えぇ。次はシモンくんですか?
バタバタ と大きな足音を立てあの場から逃げ去って既に数分。今、彼らはどうなっているのだろうかと疑問に思った。その度にじくじくと傷口が傷んだ。保健室に行ったほうが良いのだろうとも思うが、生憎保健室の場所を知らない。
「……のっ!!」
「シモンくんどうしましたの?急ぎの様ですか?」
慌てた様子で私を引き止めたのはシモンくんです。そう、魔術師の彼です。あぁっ……思わずシモンくんだなんて馴れ馴れしい呼び方をしてしまいました。私とシモンくんは確か初対面。気分を害さなければ良いのですが……
「いえ……血の匂いがしたので怪我をしているのかと……」
血の匂い?あぁ……吸血鬼に血を吸われただなんて言えないしどう言い訳をして、保健室を教えてもらいどうやって治療を施して貰うかを考えないとなりません。
「ああぁっ!!そうですの。保健室をご存知ありません?」
「それ、副会長様のですよね?」
んんん?シモンくんは何故そんな事を知っているのでしょうか?傷口を見ていなくても分かるだなんて、さすが魔術師の卵なのかな?それとも、シモンくんが魔術師云々関係無しに持っている特技なのかも知れませんね。鼻がいいって少し動物っぽいですが、なかなかに便利そうだったりする様な気もしますね。
「そうですのっ!!いきなり噛み付いてきて、殴ってしまいそうになりましたわっ!!」
苦笑いと困惑が混じった顔をするシモンくん。少し、不思議です。なぜ、困惑をしているのでしょう?もしかして、副会長は滅多に人を噛まないとか!?
「はい?副会長が素敵に見えたり、副会長に絶対服従したくなったりしませんか?」
「何故ですの?確かに素晴らしく美しい容姿だとは思いますわよ?でも、あんなのに絶対服従だなんて信じられませんわ。」
本当に不思議だ。なぜ、物理的に噛みつかれて絶対服従なのだ。むしろ、反抗意識が高まったわ。だいたい、仲良くもないカッシアに対していきなり噛み付くだなんて人としてどうなのだ?いや、彼は吸血鬼だから、正確には人ではないかも知れない。でもだ、とにかくいきなり殆ど記憶にも無い女の子に対して噛み付くだなんて!!彼ほどの容姿なら自ら彼の血肉になりたい人もいるのでは無いだろうか?
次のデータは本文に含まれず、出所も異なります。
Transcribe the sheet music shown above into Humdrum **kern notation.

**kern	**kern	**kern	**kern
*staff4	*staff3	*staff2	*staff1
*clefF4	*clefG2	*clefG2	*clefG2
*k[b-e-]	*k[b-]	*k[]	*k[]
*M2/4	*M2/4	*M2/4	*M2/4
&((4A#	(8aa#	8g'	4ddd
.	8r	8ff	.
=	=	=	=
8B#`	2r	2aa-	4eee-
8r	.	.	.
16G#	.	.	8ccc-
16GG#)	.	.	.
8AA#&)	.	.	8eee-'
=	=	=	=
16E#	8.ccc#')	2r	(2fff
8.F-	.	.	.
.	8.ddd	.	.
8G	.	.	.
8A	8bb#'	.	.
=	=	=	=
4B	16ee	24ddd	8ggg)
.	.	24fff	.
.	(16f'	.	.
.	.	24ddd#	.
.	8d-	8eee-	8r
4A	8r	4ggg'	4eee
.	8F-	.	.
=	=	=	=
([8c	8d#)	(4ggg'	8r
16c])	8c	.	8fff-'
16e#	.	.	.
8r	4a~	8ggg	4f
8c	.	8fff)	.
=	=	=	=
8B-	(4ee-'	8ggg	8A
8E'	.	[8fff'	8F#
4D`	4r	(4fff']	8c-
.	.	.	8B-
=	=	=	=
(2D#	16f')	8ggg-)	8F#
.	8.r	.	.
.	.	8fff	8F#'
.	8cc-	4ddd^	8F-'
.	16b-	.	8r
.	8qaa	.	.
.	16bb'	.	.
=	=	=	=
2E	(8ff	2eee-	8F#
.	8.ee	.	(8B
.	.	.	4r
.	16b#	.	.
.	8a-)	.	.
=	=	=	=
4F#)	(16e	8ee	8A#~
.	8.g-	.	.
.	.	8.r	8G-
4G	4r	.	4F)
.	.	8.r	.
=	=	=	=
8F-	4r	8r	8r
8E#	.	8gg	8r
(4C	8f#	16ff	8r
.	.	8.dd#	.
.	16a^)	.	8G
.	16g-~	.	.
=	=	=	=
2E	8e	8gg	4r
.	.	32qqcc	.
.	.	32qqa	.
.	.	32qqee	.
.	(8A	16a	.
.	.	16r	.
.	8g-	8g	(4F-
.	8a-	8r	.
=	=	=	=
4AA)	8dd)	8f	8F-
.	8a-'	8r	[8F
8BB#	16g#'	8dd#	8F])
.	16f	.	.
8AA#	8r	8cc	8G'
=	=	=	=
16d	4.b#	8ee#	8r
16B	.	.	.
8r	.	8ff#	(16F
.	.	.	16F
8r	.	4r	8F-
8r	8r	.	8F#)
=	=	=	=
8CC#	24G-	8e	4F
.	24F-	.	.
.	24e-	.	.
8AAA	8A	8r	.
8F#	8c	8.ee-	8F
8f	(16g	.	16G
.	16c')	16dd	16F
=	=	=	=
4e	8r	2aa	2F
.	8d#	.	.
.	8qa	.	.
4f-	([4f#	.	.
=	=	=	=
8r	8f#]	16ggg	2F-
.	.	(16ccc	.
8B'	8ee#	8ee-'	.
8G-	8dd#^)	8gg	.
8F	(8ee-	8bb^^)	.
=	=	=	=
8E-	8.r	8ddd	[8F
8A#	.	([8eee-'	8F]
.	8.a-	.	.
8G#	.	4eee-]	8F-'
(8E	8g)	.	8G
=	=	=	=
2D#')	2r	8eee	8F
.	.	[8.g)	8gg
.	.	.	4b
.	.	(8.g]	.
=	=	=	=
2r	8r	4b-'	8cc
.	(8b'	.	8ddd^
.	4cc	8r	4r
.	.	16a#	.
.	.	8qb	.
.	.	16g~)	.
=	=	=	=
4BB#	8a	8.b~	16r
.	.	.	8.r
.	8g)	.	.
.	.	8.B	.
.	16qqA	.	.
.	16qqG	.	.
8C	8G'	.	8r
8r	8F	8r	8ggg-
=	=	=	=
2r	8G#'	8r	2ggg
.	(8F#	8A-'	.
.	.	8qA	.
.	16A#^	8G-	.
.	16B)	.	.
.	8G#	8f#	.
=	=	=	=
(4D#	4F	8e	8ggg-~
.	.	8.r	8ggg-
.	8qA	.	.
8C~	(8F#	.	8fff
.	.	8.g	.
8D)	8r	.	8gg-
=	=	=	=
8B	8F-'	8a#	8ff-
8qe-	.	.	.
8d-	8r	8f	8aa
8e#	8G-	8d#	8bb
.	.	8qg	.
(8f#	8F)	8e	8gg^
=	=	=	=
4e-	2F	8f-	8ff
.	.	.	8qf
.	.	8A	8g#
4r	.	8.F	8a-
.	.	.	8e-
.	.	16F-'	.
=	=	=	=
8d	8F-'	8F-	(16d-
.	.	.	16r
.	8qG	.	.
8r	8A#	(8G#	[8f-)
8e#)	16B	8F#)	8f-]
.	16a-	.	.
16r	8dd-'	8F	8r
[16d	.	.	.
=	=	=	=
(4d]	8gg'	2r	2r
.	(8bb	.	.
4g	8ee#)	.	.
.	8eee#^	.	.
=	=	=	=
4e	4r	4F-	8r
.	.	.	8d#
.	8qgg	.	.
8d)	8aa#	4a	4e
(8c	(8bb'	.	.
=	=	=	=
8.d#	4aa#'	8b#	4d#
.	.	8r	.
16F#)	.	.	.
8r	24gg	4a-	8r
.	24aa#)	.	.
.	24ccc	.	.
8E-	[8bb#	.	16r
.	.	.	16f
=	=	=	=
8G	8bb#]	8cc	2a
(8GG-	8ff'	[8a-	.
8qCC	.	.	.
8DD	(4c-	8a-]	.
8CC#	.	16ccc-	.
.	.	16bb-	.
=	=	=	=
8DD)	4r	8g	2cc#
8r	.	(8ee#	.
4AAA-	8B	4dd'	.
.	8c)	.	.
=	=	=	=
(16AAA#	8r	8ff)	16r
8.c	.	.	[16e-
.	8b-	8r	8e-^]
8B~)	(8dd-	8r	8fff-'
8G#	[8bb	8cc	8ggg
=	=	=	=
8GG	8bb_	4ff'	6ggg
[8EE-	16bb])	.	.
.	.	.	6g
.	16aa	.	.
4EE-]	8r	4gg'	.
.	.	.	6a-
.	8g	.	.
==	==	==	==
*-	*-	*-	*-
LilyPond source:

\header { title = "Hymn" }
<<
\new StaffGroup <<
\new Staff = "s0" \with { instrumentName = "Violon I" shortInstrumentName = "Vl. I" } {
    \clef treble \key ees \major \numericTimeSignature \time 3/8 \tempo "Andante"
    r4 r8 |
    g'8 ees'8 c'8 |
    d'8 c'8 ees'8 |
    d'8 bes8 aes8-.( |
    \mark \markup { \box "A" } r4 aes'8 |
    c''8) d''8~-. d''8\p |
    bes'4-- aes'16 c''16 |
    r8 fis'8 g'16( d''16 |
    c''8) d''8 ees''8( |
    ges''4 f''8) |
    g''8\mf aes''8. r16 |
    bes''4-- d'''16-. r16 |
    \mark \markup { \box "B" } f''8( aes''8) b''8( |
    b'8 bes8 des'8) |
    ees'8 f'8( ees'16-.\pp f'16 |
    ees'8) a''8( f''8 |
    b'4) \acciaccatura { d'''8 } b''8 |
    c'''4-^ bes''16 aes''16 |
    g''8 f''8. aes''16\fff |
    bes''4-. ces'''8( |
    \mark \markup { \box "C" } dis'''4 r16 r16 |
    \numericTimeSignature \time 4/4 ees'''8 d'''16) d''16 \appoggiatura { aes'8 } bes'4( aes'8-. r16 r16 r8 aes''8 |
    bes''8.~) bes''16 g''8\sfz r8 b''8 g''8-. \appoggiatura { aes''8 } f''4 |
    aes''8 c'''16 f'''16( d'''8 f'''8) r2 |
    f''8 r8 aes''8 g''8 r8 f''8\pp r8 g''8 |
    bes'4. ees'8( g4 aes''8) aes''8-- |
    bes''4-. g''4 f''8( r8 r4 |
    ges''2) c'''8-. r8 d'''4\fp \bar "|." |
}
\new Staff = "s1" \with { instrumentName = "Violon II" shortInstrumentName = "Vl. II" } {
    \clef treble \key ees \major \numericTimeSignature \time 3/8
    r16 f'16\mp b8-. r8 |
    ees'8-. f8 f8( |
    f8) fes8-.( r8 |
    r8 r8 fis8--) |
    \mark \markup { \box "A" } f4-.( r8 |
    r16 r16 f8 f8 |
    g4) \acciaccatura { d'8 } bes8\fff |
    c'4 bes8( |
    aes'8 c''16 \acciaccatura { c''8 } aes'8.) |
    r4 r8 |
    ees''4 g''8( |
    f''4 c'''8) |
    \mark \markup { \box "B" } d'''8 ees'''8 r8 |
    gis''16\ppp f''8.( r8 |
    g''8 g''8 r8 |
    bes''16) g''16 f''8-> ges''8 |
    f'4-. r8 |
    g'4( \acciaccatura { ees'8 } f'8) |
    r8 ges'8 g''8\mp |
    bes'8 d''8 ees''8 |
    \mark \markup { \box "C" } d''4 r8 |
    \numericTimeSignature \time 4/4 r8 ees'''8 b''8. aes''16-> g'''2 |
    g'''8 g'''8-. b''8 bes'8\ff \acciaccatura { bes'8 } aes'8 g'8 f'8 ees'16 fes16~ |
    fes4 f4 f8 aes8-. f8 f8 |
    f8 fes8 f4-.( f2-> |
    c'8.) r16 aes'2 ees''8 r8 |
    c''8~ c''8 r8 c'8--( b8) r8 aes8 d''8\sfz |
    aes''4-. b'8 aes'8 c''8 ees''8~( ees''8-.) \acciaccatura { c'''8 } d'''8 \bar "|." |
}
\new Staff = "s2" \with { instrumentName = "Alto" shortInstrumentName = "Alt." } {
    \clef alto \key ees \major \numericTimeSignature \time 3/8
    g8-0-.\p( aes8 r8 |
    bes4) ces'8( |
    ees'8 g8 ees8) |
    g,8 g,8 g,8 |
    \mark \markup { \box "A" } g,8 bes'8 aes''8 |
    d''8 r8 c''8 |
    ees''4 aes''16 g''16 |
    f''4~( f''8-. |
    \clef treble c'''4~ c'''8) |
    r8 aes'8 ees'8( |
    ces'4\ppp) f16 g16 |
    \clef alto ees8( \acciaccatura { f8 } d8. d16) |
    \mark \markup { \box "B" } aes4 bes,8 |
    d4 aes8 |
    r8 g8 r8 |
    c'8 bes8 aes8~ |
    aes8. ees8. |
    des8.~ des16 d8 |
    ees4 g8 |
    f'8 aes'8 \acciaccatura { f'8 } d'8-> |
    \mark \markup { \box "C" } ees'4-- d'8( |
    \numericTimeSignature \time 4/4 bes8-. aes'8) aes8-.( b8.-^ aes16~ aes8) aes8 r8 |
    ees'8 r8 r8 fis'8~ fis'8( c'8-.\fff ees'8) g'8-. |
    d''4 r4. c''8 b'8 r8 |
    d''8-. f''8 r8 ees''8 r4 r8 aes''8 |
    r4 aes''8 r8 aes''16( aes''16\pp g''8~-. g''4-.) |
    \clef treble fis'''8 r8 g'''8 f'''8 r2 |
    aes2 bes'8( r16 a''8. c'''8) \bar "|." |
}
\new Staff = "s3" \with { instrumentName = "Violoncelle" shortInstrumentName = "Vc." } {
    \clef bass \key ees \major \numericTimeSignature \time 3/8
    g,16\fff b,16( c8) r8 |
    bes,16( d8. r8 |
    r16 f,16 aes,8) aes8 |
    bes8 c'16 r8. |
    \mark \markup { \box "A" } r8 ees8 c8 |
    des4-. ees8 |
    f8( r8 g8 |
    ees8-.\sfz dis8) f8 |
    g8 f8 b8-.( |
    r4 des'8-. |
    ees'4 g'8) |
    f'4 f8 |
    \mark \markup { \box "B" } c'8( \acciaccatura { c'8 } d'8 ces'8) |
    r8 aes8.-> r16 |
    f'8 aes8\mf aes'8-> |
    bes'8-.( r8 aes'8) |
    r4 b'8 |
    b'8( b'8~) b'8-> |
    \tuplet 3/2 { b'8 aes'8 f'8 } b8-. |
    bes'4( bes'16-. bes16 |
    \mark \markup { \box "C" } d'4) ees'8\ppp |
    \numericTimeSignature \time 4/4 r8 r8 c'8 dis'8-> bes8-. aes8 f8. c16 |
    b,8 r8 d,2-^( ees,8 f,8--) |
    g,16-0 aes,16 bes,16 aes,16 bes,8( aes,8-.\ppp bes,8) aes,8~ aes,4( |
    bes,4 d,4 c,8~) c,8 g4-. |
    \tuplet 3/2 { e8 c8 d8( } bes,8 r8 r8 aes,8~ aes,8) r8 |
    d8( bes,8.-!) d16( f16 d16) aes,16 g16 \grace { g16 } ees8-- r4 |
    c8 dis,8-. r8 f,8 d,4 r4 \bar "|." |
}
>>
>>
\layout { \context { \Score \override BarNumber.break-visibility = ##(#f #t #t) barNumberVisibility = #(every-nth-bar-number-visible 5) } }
「知りませんか?吸血鬼が吸血に要する時間は約42分程度なんです。」
「それで?」
そうなのか……物語等では吸血鬼に血を吸われた人間は直ぐに死んでしまうイメージがあったが、42分も血を吸い続けるのか……食事に42分もかけるだなんて、現代社会人には信じられないことだと思う。だって、今では一分一秒を争う事も少くない。少し、吸血鬼を尊敬する。
「その間、人が抵抗しないとは限りませんよね。」
そりゃ、血を吸われている状態だなんて、嬉しいわけが無い。もしかしたら、血を失ってしまうかも知れないのだから、抵抗するに決まっている。少なくとも私ならできる限りの事はするだろう。
「それで、抵抗されない為に吸血鬼は歯を指すと同時に一種の魅了魔法をかけます。」
「それが、副会長が魅力的に見えたり、絶対服従したくなったりする魔法って事ですね!」
シモンくんはよく出来ましたとでも、言いたげな表情をしています。丁寧な物腰に柔らかな微笑み、シル様からは気が弱いと聞いたが、私を引き止める度胸も持っています。シル様や副会長と比べれば少し地味な容姿ですが、癒される様な美形さんです。
「カッシア様には魅了魔法が聞かないみたいですね。」
ボーッと彼の微笑みを眺めます。おかしな吸血鬼にあった後癒し系の彼に会えたのはきっと、神からのご褒美でしょう。多分、私が主人公ならきっと、シモンくんを攻略しようと躍起になる自信があります。
「あの……聞いてますか?」
「いえ?それで、あの吸血鬼がなんですか?」
ため息をつくシモンくんを眺めつつそう言えばここが乙女ゲームだった事をぼんやりと思い出した。
私も吸血鬼が42分も吸血に時間をかけるだなんて、最近知りました。
ソレを知ったときいつかはそんな話を書きたいなと思いつつですね……
機会を無下にも出来ず勢いで書いてしまいました。
まぁ、所詮は諸説ありって奴なので、吸血鬼さんについては知らないことの方が多かったりも。